I just don't see any of this happening...
1) Schools in Texas have no reason to not fight to the death to prevent this. Texas A&M will do everything they can to prevent Texas from joining the SEC from within and everyone else will be relocated to an inferior second tier...
2) Why would the SEC bring a redundant school into the fold? Oklahoma I would get, but they don't need to deal with Texas' shit. Plus how much more value would they bring in... I would argue not much since they are already the preeminent conference and have a school in Texas.
3) LSU and A&M have a distinct recruiting benefit leaving UT out.
4) Alleged handshake agreement within the SEC conference to keep out schools from within member states.
5) No one for the Pac to take so why take anyone?
The only thing I am taking out of this is UT realizes they are being left behind and that A&M is on a better footing than them and they are desperate.
I am assuming this is only leaking because it is a slam dunk but if A&M can get it vetoed maybe that is what pushes Texas and Oklahoma to the B1G
I feel reasonably confident at this point that Texas A&M has tried their damnedest to get this blocked and failed.
I do as well. If not, maybe they are interested in becoming the only Texas school in B1G?
I think Texas would be a better fit culturally but at the same time I think all that might be going out the window.
I went to see Michigan play Texas A&M when I was a kid in the late seventies; they were beaten badly (41-3, I think) but a couple of years later they tried to hire Bo away.
Don't want anything to do with Texas joining the B1G. They're way too poisonous no matter how bright and sunshiney they look on the surface.
Think that toxic ex-spouse, ex-girlfiend or ex boyfiend (wrong spelling intended) that most of us has either had or coveted at some point in our lifetimes.

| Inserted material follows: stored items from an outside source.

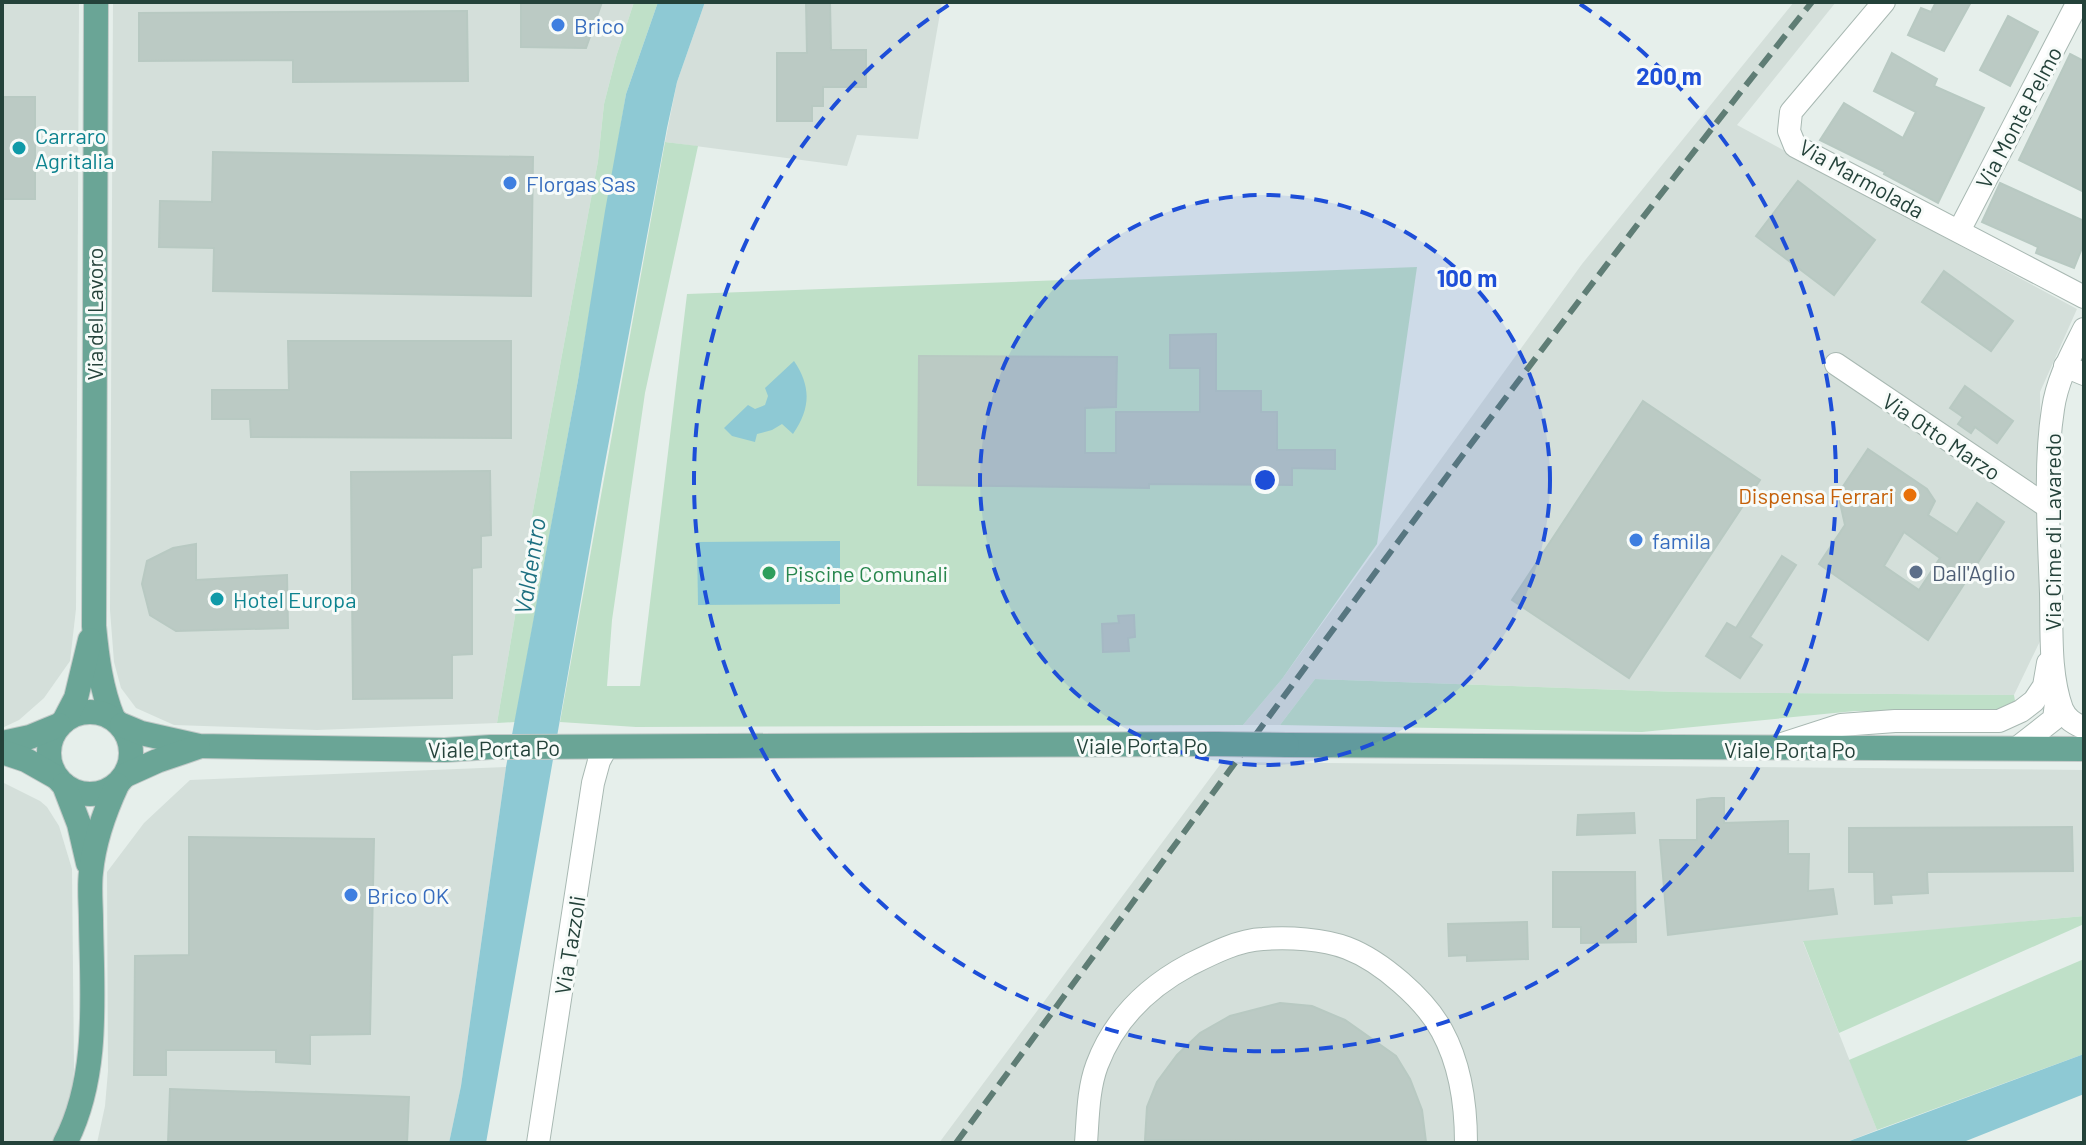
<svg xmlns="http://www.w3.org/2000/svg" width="2086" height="1145" font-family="Barlow,sans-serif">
  <rect width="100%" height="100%" fill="#e6efeb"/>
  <g fill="#d4dfda">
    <path d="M2,2H79L76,609L70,661L44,698L19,720L2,728Z"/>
    <path d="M113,2H634L616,57L604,104L598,161L530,527L497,723L317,730L174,725L136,708L121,688L114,662L110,610Z"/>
    <path d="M705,2H942L918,139L857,135L847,166L665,142L677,82Z"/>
    <path d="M1794,2H1836L1737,125L2077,309L2040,392L2042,637L2014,695L1678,692L1315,679L1280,725H1243L1282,679L1582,264Z"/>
    <path d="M1222,762L2084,770V916L1803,942L1877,1130L1844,1143H939Z"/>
    <path d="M506,767L461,1086L449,1143H97L105,1106L108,1071L107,872L144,823L190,780Z"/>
    <path d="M2,782L40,801L47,807L59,826L72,869L74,1070L71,1101L60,1143H2Z"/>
  </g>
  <g fill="#bfe0c8">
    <path d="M634,2H658L626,94L578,380L515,722L497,723L530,527L598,161L604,104L616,57Z"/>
    <path d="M665,142L698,146L645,393L612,620L607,686H640L687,294L1417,267L1377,544L1282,679L1243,725L636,727L560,722Z"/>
    <path d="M1315,679L1678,692L2014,695L2015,701L2000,710L1988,712L1855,711L1642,732L1280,725Z"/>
    <path d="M2084,916V924L1839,1033L1803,941Z"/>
    <path d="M2084,959V1054L1877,1130L1849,1060Z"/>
  </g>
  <g fill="#8ec9d4">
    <path d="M658,2H705L677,82L667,128L602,479L486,1143H449L461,1086L506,767L578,380L605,211L626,94Z"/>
    <path d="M794,361C811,386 811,408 793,434L782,424L772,430L757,434L755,442L732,436L724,428L748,405L755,409L765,405L768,396L765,388Z"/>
    <path d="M840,541V604L698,605L697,542Z"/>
    <path d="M2084,1054V1094L1961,1143H1844Z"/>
  </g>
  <g fill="#bbcac4" stroke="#b8c9c2" stroke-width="2" fill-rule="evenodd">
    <path d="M521,2H602L586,48L521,47Z"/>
    <path d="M806,2H830L831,50H866V87H823V106H812V121H777V53H807Z"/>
    <path d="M1936,2H1971L1944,51L1908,35L1921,8L1931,12Z"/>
    <path d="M467,11L468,81L293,82V60L139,61V13Z"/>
    <path d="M2008,16L2038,32L2010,86L1980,70Z"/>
    <path d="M1892,53L1937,79L1934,86L1984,108L1938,203L1884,174L1885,172L1820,140L1844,103L1903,138L1916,112L1874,91Z"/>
    <path d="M2070,54L2084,61V192L2019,160Z"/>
    <rect x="2" y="97" width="33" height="102"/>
    <path d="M213,152L533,157L531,296L213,291L214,248L159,247L160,201L212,202Z"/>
    <path d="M1798,181L1875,240L1834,295L1756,236Z"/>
    <path d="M2000,183L2084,221V243L2074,268L2036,253L2038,247L1982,222Z"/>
    <path d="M1944,271L2013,321L1991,351L1922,302Z"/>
    <path d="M1216,334V391H1261V412H1277V450H1335V469L1292,468V485L1149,484V488L918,485L919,356L1117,357L1116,407L1085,408V453H1116V412H1200V368H1170V335Z"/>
    <path d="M288,341H511V438L251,437L250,419H212V390H289Z"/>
    <path d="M1965,386L2013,421L1997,443L1975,427L1971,433L1958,424L1963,417L1950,408Z"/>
    <path d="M1643,401L1760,480L1629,678L1512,600Z"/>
    <path d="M1868,449L1927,489L1935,501L1928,515L1957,534L1977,503L2004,522L1928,640L1819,564L1845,525L1839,498L1842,488ZM1904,532L1940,558L1919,590L1884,566Z"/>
    <path d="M490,471L491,535L481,536V567L472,568V654L452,655V698L353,699L351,472Z"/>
    <path d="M196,544V580L287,575L288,628L176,631L150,615L142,584L147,561L173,548Z"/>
    <path d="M1782,556L1796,565L1750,637L1762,645L1740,678L1706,656L1727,623L1736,628Z"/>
    <path d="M1134,615L1135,637L1128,638L1129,651L1103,652L1102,624L1119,623L1118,616Z"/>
    <path d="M1712,798H1724V823L1788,821V854H1809L1808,891L1833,889L1837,914L1668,935L1660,840H1697V800Z"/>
    <path d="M1634,813L1635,833L1577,835L1578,815Z"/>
    <path d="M2072,827L2073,871L1927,872L1928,893L1891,895L1892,903L1875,904L1874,872H1849V828Z"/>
    <path d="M189,837L374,839L370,1034L310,1035V1064L276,1062V1050H166V1075H134L135,956L189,955Z"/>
    <path d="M1553,872H1635L1636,942L1581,943V927H1553Z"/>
    <path d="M1527,922L1528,959L1467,961V955L1449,956L1448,924Z"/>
    <path d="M1280,1003L1312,1006L1345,1020L1396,1056L1410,1079L1422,1110L1426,1142L1145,1140L1147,1107L1157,1082L1177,1055L1200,1033L1230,1016Z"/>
    <path d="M170,1089L409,1097L407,1143H168Z"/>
  </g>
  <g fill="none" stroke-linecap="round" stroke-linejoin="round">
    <defs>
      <g id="minor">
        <path d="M1884,2L1791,112L1789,131L1795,146L2084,297"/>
        <path d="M1959,231L2078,2"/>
        <path d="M2084,329C2071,355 2057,380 2053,409C2044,466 2049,535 2051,593C2052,630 2049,673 2062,709C2067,720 2074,723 2084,728"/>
        <path d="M1836,364L2048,507"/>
        <path d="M2065,366L2084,374"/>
        <path d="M1779,745L1841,725L1895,721H1999L2021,711L2034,701L2044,686L2048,663"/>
        <path d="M2017,748L2054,719L2057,695"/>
        <path d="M538,1143L593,783L599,761L606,748"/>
        <path d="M1086,1143C1088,1117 1088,1089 1097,1065C1114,1020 1148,987 1189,965C1211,954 1238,940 1263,939C1289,937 1323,939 1347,948C1381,961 1425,999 1442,1031C1460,1064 1466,1106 1466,1143"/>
      </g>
      <g id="major">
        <path d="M96,2L94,626C97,657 101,689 113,718"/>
        <circle cx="90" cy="753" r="41"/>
        <path d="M64,721L76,698L90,640"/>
        <path d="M122,725L141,733L199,746L445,750L491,747L1216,744"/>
        <path d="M2,743L30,737L59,725"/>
        <path d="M1287,745L2084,749"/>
        <path d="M2,752L26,760L56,777"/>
        <path d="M126,775L157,761L198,747"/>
        <path d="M64,785L79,824L88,863"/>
        <path d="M65,1143C100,1076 92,994 91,921C91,905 89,888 91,872C94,841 104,813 117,785"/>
      </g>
    </defs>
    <use href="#minor" stroke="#a8b8b2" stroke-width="24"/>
    <use href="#major" stroke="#c2cac8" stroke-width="26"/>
    <use href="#minor" stroke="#fff" stroke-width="22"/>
    <use href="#major" stroke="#6aa596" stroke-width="24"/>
    <path stroke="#5f7d75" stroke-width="6" stroke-dasharray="16 8" stroke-linecap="butt" d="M956,1143C1238,761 1515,373 1812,2"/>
    <defs>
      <path id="major-bridge" d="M1216,744L1287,745"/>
    </defs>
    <use href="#major-bridge" stroke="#c2cac8" stroke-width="26" stroke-linecap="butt"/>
    <use href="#major-bridge" stroke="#6aa596" stroke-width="24"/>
  </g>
  <circle cx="1265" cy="480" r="285" fill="#1d4ed8" fill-opacity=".12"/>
  <g fill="none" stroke="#1d4ed8" stroke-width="4" stroke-dasharray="14 10">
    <circle cx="1265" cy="480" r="285"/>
    <path d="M1580 4A571 571 0 1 1 950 4"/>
  </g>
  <g fill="#3f7fe0" stroke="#f7fbf9" stroke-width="3">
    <circle cx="558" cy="25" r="8"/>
    <circle cx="510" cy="183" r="8"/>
    <circle cx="1636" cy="540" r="8"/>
    <circle cx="351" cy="895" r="8"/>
  </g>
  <g fill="#0f9aa8" stroke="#f7fbf9" stroke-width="3">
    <circle cx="19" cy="148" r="8"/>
    <circle cx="217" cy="599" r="8"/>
  </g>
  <circle fill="#e8710a" stroke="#f7fbf9" stroke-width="3" cx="1910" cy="495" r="8"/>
  <circle fill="#5c6f8a" stroke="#f7fbf9" stroke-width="3" cx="1916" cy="572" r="8"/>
  <circle fill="#2e9e5b" stroke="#f7fbf9" stroke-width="3" cx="769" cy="573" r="8"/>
  <g text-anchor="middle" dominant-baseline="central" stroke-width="6" stroke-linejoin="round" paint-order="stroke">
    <g font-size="22" fill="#366cbe" stroke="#f7fbf9" text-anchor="start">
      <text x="574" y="25">Brico</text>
      <text x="526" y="183">Florgas Sas</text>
      <text x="1652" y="540">famila</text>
      <text x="367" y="895">Brico OK</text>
    </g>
    <g font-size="22" fill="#24423a" stroke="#f7fbf9">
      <text transform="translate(2018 117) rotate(-62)">Via Monte Pelmo</text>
      <text transform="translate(1862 178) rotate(29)">Via Marmolada</text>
      <text transform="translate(94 314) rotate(-90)">Via del Lavoro</text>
      <text transform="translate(1942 436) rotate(34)">Via Otto Marzo</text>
      <text transform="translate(2052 532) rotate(-90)">Via Cime di Lavaredo</text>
      <text x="1142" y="745">Viale Porta Po</text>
      <text transform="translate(494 748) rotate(-1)">Viale Porta Po</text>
      <text x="1790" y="749">Viale Porta Po</text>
      <text transform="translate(569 945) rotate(-81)">Via Tazzoli</text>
    </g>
    <g font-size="22" fill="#0d838f" stroke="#f7fbf9" text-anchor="start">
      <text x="35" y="135">Carraro<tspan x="35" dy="25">Agritalia</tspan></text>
      <text x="233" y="599">Hotel Europa</text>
    </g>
    <g font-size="22" fill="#c56008" stroke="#f7fbf9" text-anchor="end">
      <text x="1894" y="495">Dispensa Ferrari</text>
    </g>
    <g font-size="22" fill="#4e5e75" stroke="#f7fbf9" text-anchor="start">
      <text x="1932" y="572">Dall'Aglio</text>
    </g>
    <g font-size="22" fill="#27864d" stroke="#f7fbf9" text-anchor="start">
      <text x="785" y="573">Piscine Comunali</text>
    </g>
    <g font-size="24" font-style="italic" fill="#1c6f80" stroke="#f7fbf9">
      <text transform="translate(529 566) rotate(-81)">Valdentro</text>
    </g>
  </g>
  <circle cx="1265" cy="480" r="12" fill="#1d4ed8" stroke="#f7fbf9" stroke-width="4"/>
  <g font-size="24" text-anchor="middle" font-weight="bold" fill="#1d4ed8" stroke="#f7fbf9" stroke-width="6" stroke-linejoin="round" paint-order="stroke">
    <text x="1669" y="85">200 m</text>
    <text x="1467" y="287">100 m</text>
  </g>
  <rect width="2086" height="1145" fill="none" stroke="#24423a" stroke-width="8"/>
</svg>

Unless misery is your thing, don't touch that shit even with a ten-foot pole!
I don't think that's necessarily true. Look I lived in Texas for 12 years and of course UT is the traditional flagship program.
But as it stands in terms of both recruiting and coaching TAMU is way ahead of UT. If there was ever a time for them to establish themselves as the big swinging you know what in the state it's right now.
A second thought - UT is the Michigan in the equation and TAMU is the OSU - UT has all these "but we're primarily an outstanding academic institution" and TAMU is all in on football. UT has hang ups and never had anything like the bonfires, midnight yell, etc like A&M.
And people have recently been bringing up the fact that UM has the third largest endowment among public universities- UT might be first but A&M is a close second (oil money). The fan base is absolutely rabid. They have no illusions that they'll outpace UT academically- football is the one thing they might be able to hang their hats on.
OK I'm biased - went to A&M.
Cheers.
When it is all over - I hope there are like three teams left standing in the former big twelve who call themselves the Small Three.